We assign each OpenAlex author in the 14.6 million-paper BITNET frame a career field and career subfield from the same SciNET taxonomy used for papers. The author label is not a separate model. It is a careful average of the fields assigned to that author's papers.
How well does it work?
We evaluated a stratified sample of authors with Anthropic's Claude Sonnet 4.5. The judge saw the author's name, institutions, journals, and representative paper titles, then chose the author's primary and secondary field/subfield when appropriate.
Author field agreement
Does the career aggregate match the LLM judge?
Lenient top-2 accepts the LLM's primary, alternate, or secondary field. This matters for interdisciplinary authors.
Author subfield agreement
The same problem at the 304-class grain.
Subfields are intentionally not forced to sit under the author's top field, so mixed careers can remain visible.
Accuracy by number of papers
Accuracy improves as the author-level aggregate has more papers to average over. The buckets below count each author's publications in the BITNET/e5 sample and use the same 833 LLM-judged authors as the overall evaluation.
Field top-1 accuracy
Share where the top career field matches the LLM judge.
Subfield top-1 accuracy
The same evaluation at the 304-class subfield grain.
Field top-2 accuracy
Share where either of the top two career fields matches the LLM judge.
Subfield top-2 accuracy
Share where either of the top two career subfields matches the LLM judge.
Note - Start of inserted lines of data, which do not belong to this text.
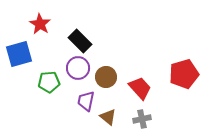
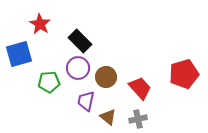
gray cross: moved 4 px left
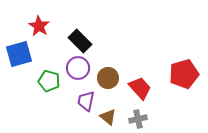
red star: moved 1 px left, 2 px down
brown circle: moved 2 px right, 1 px down
green pentagon: moved 1 px up; rotated 20 degrees clockwise
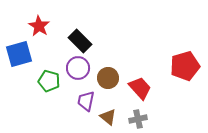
red pentagon: moved 1 px right, 8 px up
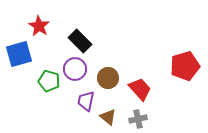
purple circle: moved 3 px left, 1 px down
red trapezoid: moved 1 px down
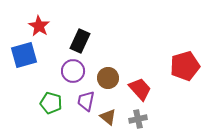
black rectangle: rotated 70 degrees clockwise
blue square: moved 5 px right, 1 px down
purple circle: moved 2 px left, 2 px down
green pentagon: moved 2 px right, 22 px down
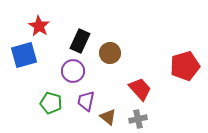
brown circle: moved 2 px right, 25 px up
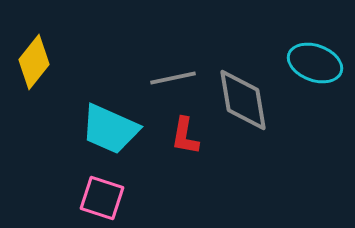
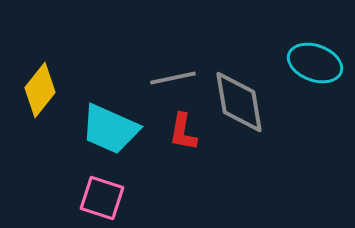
yellow diamond: moved 6 px right, 28 px down
gray diamond: moved 4 px left, 2 px down
red L-shape: moved 2 px left, 4 px up
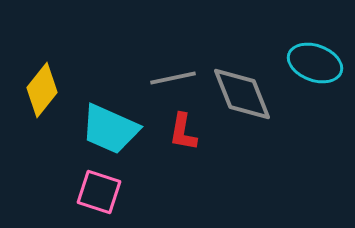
yellow diamond: moved 2 px right
gray diamond: moved 3 px right, 8 px up; rotated 12 degrees counterclockwise
pink square: moved 3 px left, 6 px up
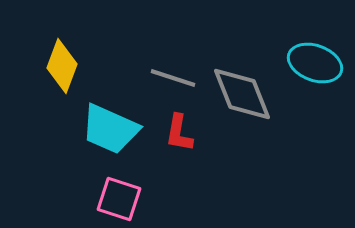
gray line: rotated 30 degrees clockwise
yellow diamond: moved 20 px right, 24 px up; rotated 18 degrees counterclockwise
red L-shape: moved 4 px left, 1 px down
pink square: moved 20 px right, 7 px down
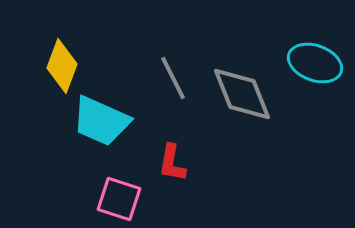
gray line: rotated 45 degrees clockwise
cyan trapezoid: moved 9 px left, 8 px up
red L-shape: moved 7 px left, 30 px down
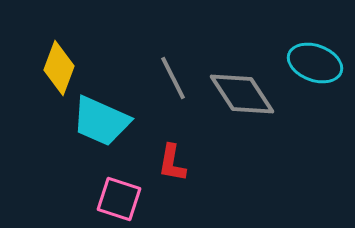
yellow diamond: moved 3 px left, 2 px down
gray diamond: rotated 12 degrees counterclockwise
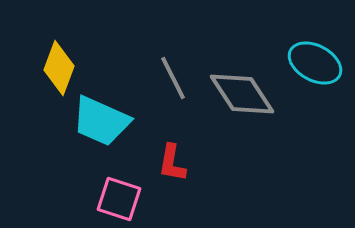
cyan ellipse: rotated 8 degrees clockwise
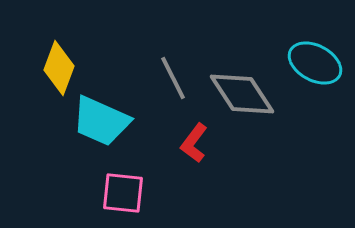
red L-shape: moved 22 px right, 20 px up; rotated 27 degrees clockwise
pink square: moved 4 px right, 6 px up; rotated 12 degrees counterclockwise
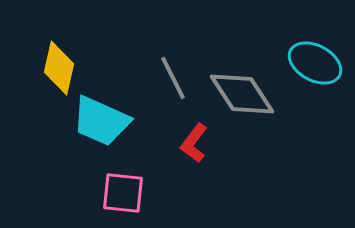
yellow diamond: rotated 8 degrees counterclockwise
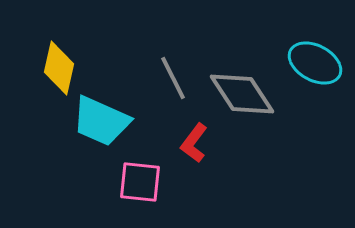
pink square: moved 17 px right, 11 px up
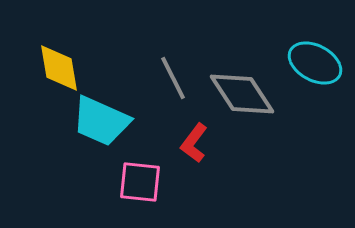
yellow diamond: rotated 22 degrees counterclockwise
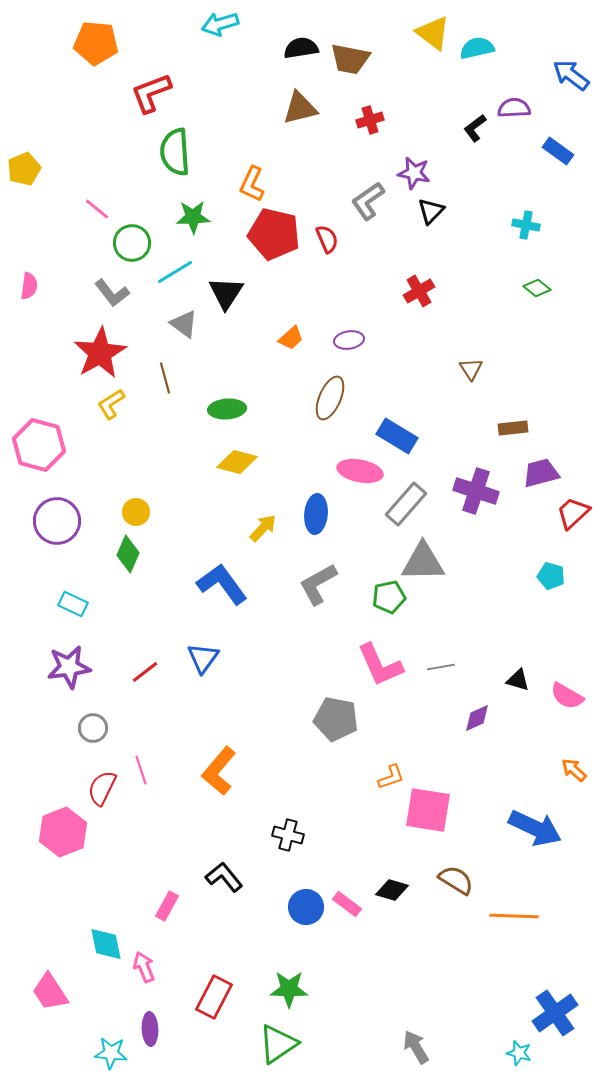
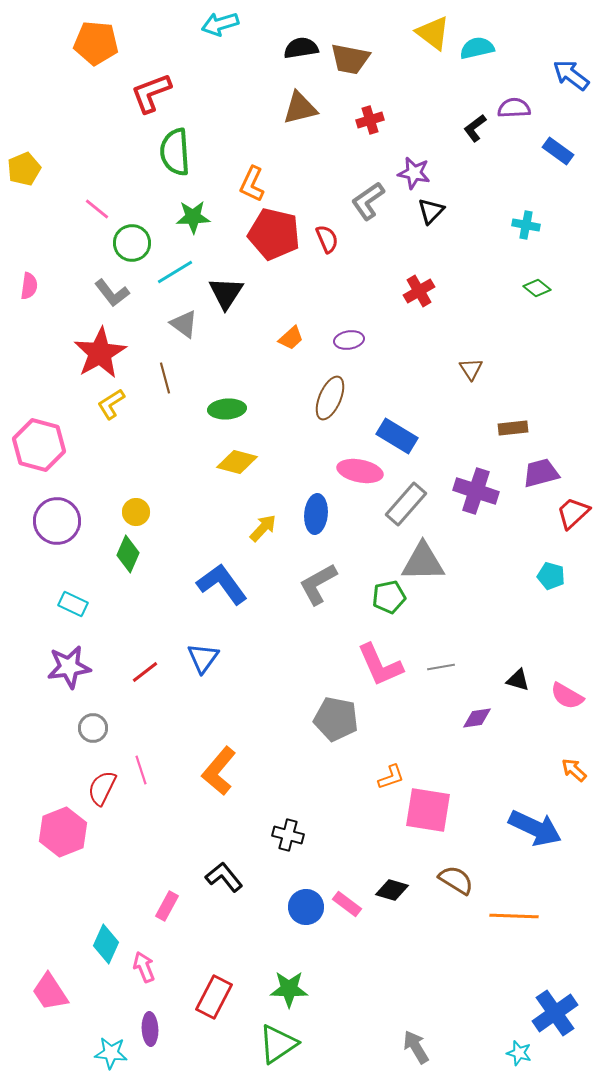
purple diamond at (477, 718): rotated 16 degrees clockwise
cyan diamond at (106, 944): rotated 36 degrees clockwise
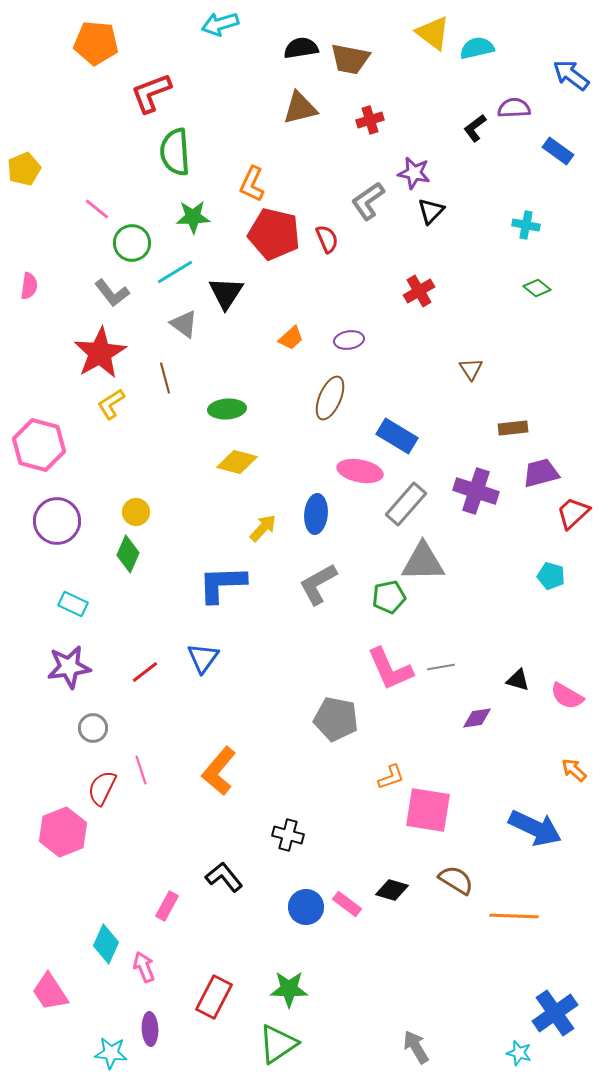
blue L-shape at (222, 584): rotated 56 degrees counterclockwise
pink L-shape at (380, 665): moved 10 px right, 4 px down
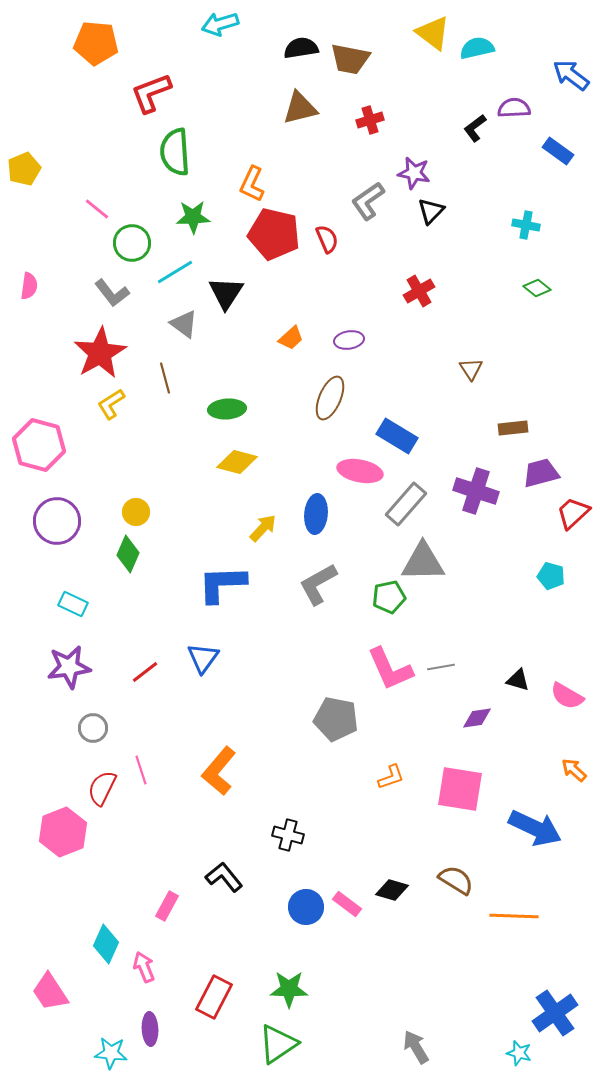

What an author field means
An author's primary field is the largest share of their observed publication record in the BITNET frame. It is best read as a career summary: "what field does this author's body of work mostly belong to?" It is not a department, a current job title, or a manually cleaned biography.
Every author also keeps a soft distribution over fields. A physicist with substantial materials-science work, for example, may have Physics as the top field and Materials Science as a close second. The browser shows those secondary probabilities instead of collapsing the author to a single hard label.
How the assignment is made
First, each paper receives up to three field probabilities and up to five subfield probabilities from the paper classifier. For each OpenAlex AuthorID, we add those probabilities across all of the author's papers in the 14.6 million-paper frame, then renormalize the totals so they sum to one. The largest entries become the author's top fields and subfields.
We tested several weighting rules: treating every paper equally, down-weighting uncertain papers, down-weighting very large teams, and combining both adjustments. Equal weighting performed best overall, so it is the version shown on the website.
We use OpenAlex AuthorIDs as they come. If OpenAlex splits one real person into two IDs or merges two people into one ID, that issue is left for a later disambiguation pass.
When to be cautious
Single-paper authors are essentially classified by that one paper. Authors with many papers are more stable because the aggregate averages over more evidence. Mixed careers are also less naturally represented by one top field, so the second field and the confidence values are part of the output rather than decoration.